Problem statement:
Pick up the post about the CNC clock after its last sentence and keep writing it.

Document segment:
CNC Clock Mills Itself, Displays The Time

[Christian] wrote and sells some CAM/CNC controller software. We’re kinda sticklers for open source, and this software doesn’t seem to be, so “meh”. But what we do like is the Easter egg that comes included: the paths to mill out the base for a clock, and then the codes to move steel ball-bearings around to display the time.

Of course we’d like to see more info (more, MORE, MOAR!) but it looks easy enough to recreate. We could see redesigning this with marbles and a vacuum system, for instance. The seats for the ball bearings don’t even need to be milled out spheres. You could do this part with a drill press. Who’s going to rebuild this for their 3D printer? You just have to make sure that the machine is fast enough to move the balls around within one minute.

Now usually we feature clocks that are built by CNC machines, so it’s refreshing that here the CNC is the clock.

Thanks [Kevin] for the tip!

42 thoughts on “CNC Clock Mills Itself, Displays The Time

  1. For some reason, no one has managed to write any good CAM software as open source. This is huge gap in the open-source CNC toolchain that could turn a team of skilled coders into open source rock stars. Even Inventables is not willing to open-source Easel. So for the moment Estlcam is one of the cheaper usable options. It does seem that excluding the $3000+ CAM packages, everyone stopped working on their CAM software somewhere around 2005.

[Items from a dataset]

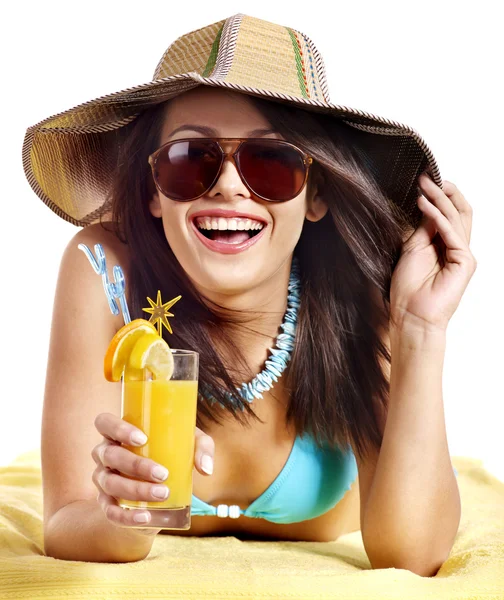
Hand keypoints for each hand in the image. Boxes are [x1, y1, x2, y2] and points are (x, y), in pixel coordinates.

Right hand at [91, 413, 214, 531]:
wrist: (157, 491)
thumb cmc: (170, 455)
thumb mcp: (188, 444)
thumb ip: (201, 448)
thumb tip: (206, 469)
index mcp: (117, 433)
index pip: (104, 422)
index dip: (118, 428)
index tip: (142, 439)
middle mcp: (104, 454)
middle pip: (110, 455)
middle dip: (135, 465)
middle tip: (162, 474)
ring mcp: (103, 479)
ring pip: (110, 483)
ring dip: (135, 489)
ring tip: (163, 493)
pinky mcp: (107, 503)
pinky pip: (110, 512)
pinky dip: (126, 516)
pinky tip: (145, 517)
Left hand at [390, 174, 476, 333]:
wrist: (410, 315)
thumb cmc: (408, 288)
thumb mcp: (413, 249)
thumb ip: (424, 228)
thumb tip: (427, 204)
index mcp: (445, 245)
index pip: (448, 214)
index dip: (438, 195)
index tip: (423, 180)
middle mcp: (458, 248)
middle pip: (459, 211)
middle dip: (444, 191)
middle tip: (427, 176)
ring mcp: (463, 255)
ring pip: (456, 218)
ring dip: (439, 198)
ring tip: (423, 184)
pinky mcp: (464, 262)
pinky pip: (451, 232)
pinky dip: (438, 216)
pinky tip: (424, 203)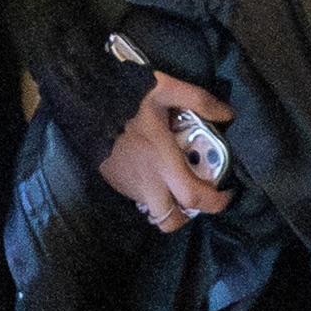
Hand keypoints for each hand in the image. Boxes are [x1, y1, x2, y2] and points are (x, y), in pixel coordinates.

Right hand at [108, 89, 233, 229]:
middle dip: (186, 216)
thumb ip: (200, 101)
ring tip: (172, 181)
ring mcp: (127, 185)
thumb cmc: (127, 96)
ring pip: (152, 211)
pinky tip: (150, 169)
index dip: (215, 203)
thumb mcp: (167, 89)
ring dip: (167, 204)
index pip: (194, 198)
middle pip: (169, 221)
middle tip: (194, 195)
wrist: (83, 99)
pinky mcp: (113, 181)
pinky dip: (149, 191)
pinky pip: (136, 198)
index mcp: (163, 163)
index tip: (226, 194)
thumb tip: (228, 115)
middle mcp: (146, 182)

* * *

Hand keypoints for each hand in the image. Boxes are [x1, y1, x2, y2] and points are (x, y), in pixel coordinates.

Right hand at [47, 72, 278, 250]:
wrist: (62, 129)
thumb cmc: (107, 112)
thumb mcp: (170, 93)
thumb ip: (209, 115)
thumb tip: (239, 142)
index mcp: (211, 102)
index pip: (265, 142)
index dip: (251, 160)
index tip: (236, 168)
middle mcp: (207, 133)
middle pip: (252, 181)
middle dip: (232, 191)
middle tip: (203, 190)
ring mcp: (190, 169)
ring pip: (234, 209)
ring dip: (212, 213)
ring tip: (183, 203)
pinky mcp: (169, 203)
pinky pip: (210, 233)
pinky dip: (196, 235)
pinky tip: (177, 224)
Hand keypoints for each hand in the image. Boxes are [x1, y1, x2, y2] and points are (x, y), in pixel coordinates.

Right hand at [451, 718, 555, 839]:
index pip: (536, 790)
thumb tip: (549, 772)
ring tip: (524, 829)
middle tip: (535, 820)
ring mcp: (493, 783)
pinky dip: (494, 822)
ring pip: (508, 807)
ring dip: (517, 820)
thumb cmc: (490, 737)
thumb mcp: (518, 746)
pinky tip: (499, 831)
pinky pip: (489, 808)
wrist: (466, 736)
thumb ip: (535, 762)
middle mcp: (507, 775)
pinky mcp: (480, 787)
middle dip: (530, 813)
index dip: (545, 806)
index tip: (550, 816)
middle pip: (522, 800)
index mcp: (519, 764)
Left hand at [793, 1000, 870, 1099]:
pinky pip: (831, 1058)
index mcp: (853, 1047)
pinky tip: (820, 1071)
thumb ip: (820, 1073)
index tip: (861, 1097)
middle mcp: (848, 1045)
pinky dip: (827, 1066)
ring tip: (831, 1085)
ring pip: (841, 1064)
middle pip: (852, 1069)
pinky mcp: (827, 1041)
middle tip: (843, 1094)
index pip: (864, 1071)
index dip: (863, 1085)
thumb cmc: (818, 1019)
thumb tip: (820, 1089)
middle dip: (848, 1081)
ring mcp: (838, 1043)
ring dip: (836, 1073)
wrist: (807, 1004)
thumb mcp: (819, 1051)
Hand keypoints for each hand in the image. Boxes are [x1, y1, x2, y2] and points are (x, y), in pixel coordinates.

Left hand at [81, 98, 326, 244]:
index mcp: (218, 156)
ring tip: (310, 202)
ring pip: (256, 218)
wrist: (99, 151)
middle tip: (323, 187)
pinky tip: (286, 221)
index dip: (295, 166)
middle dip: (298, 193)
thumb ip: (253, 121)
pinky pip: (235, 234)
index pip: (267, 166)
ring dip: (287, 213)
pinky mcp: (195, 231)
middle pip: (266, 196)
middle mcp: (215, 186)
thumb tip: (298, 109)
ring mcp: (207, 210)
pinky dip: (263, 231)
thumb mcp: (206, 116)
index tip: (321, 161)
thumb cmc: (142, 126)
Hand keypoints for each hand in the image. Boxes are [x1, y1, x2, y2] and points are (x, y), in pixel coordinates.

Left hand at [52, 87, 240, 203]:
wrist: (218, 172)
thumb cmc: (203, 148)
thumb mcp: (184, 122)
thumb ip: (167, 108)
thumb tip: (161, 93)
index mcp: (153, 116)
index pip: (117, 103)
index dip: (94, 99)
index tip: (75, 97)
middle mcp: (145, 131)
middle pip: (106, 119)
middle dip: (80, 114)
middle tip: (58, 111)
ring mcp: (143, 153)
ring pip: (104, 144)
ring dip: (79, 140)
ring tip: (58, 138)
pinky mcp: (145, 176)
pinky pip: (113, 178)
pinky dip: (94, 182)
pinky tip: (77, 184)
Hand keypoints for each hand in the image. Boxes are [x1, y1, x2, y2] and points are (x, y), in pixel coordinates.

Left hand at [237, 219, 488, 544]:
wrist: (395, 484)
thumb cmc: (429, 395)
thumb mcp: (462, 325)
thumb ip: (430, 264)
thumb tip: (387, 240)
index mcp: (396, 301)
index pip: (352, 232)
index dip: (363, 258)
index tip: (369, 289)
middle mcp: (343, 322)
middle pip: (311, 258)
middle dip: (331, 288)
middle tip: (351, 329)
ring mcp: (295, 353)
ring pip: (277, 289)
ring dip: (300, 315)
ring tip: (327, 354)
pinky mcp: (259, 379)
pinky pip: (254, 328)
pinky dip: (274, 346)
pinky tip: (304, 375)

Result of the task:
      1. I think that perhaps you don’t know what CAM is. The two projects you mentioned are essentially web-based GCODE senders. I don’t have any problem driving my CNC machine with LinuxCNC or Mach3, thank you…but generating the GCODE file from a CAD file is what I’m talking about.

        1. Laserweb2 actually supports Gcode generation.
          For CNC.js, there is another similarly named project that I was confusing this for ( can’t remember the name ). That other project does CAM, I’m pretty sure Laserweb’s lasercutting CAM is based on it’s CNC CAM.

    1. Well you are right when it comes to more than 3 axes for sure…
      4 axis CAMs are already crazy complex – 5 axis and more makes it even more complicated.
      The calculations needed are pretty intense and the market is rather small, compared to lets say video-codecs or GPS-systems. People who buy a 0.5 mio. CNC usually have the cash to buy/lease a CAM. And anyone just building one for shits and giggles will pirate some version of SolidCAM/similar and use that.

    2. Please excuse my ignorance as I know noting of CAD/CAM software.

      I have started building a CNC router that I want to be four axis. It is going to take so so long to save the money needed that I want to build something simpler along the way.

      I considered a scara platform with moving work rather than moving arm and I found that I could just write code for a RAMPS board to do the G-Code (Cartesian) to polar conversion and drive the steppers.

      I assume that is not what you’re talking about here as it’s easy to do / code for.

      I have always just (dumbly) assumes software was freely available.

      What problems am I going to run into with the software side?

      1. Do you do any 3D printing? A slicer is what converts the 3D model into GCODE to plan the paths to move the nozzle around. CAM software is basically the same thing, except subtractive and needs to pay attention to tool shape, climb/conventional milling, pocketing, drilling, etc. So…let’s say that as far as free/open options go, CAM software is about where RepRap software was 6 years ago. Like, trying out some of the open source CAM projects is much like going back and trying to use the official RepRap Host Java software today.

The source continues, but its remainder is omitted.